• _What to produce_
Return exactly the lines of the records below, starting at the line that contains "Update version number" and ending at the line that contains "[homepage]: https://www.contributor-covenant.org", with both of those lines kept.

• _The input_
========================================
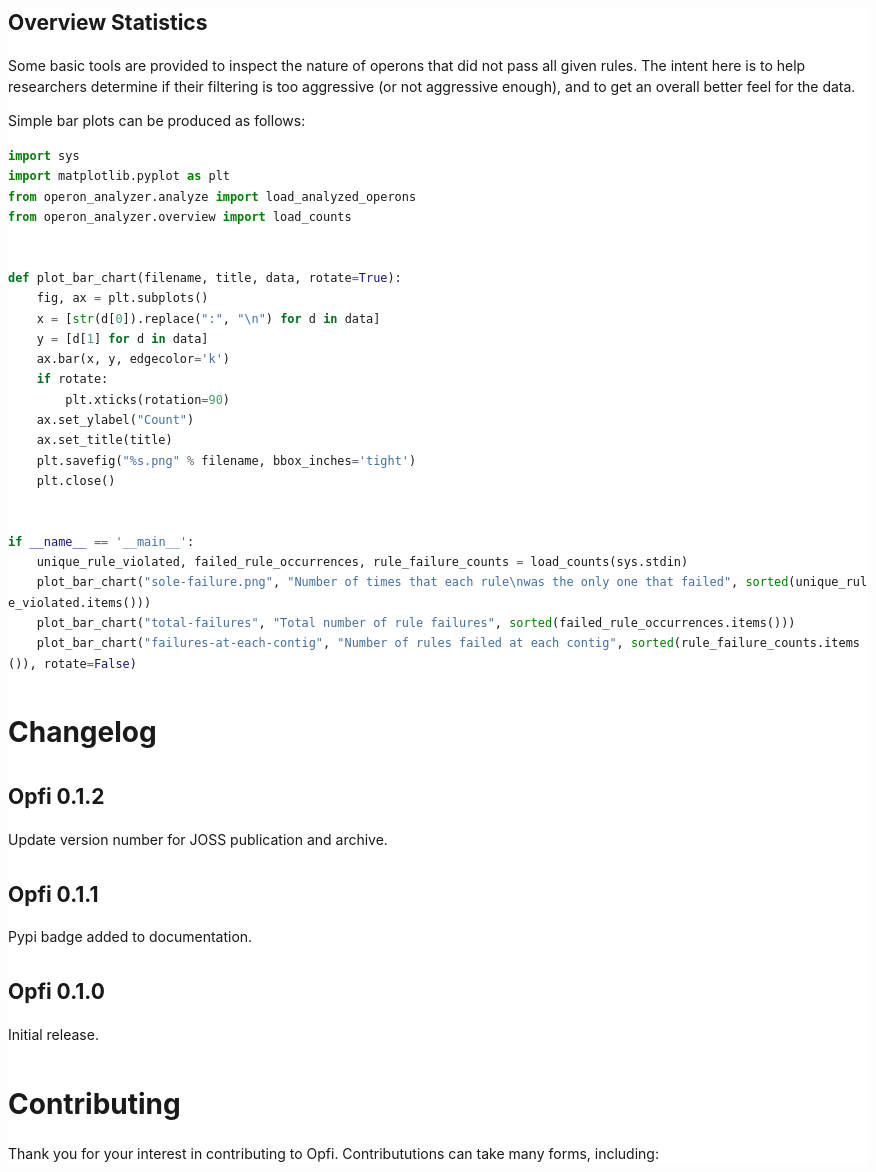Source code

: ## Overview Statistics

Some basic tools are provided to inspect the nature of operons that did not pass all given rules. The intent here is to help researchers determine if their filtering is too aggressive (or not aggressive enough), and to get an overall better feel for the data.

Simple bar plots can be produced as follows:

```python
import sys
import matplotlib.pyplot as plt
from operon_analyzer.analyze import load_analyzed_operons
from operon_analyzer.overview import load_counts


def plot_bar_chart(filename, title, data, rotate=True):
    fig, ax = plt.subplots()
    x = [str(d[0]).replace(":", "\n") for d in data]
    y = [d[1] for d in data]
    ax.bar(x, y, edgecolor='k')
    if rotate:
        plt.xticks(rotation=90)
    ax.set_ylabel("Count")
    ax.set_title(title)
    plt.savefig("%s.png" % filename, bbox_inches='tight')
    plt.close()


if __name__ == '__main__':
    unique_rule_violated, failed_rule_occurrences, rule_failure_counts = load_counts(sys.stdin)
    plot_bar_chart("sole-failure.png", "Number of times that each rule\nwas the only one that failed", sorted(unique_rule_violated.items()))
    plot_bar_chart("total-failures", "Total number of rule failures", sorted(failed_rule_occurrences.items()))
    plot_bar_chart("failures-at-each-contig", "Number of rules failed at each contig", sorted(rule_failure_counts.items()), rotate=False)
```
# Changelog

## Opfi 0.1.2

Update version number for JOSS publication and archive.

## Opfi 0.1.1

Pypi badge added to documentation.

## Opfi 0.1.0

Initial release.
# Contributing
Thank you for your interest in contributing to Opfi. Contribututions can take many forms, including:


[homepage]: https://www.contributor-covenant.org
========================================
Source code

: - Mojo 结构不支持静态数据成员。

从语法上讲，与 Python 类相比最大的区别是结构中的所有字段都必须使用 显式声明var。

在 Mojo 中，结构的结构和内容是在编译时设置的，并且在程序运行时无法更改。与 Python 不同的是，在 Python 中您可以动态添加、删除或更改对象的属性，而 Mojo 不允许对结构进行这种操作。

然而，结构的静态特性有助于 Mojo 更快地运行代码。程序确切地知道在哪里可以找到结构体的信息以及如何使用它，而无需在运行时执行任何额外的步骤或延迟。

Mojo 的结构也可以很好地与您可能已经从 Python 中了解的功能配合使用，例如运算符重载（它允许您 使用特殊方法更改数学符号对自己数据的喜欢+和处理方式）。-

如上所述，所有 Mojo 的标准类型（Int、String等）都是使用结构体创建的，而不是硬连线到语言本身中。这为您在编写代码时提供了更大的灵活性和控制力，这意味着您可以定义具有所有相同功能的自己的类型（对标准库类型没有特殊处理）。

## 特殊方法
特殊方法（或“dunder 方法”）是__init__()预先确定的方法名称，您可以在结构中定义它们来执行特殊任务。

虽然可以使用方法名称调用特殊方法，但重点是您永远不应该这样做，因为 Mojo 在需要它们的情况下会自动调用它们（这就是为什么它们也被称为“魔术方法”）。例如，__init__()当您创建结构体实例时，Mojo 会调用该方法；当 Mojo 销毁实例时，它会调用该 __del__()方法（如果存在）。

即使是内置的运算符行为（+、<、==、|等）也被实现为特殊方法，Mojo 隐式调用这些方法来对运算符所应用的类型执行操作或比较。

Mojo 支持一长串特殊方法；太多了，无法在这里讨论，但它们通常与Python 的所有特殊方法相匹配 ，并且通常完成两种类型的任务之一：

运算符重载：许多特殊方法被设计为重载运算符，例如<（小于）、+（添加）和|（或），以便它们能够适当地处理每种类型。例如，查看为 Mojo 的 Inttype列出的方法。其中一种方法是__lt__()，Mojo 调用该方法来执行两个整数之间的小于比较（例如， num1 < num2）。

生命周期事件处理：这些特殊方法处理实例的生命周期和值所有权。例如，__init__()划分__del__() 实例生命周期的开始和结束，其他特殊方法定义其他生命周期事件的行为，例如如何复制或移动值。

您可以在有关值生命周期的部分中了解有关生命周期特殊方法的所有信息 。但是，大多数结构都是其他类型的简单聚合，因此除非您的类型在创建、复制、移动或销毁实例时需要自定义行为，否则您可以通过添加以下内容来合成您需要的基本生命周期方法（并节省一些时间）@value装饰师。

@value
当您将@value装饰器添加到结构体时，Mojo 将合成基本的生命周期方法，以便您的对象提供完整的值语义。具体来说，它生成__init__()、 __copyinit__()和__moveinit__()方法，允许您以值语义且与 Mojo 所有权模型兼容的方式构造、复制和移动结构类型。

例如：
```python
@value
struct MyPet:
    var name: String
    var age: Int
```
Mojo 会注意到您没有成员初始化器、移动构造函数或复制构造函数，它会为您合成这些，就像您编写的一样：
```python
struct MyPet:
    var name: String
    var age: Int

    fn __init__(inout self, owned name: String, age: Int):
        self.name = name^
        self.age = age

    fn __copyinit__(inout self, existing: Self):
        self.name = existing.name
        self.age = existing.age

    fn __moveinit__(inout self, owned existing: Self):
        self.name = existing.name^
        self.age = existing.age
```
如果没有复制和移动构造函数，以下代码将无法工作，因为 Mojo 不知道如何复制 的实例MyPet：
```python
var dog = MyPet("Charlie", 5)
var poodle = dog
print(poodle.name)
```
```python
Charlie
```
========================================
• _Result_
Update version number for JOSS publication and archive.

## Opfi 0.1.1

Pypi badge added to documentation.

## Opfi 0.1.0

Initial release.
# Contributing
Thank you for your interest in contributing to Opfi. Contribututions can take many forms, including:


[homepage]: https://www.contributor-covenant.org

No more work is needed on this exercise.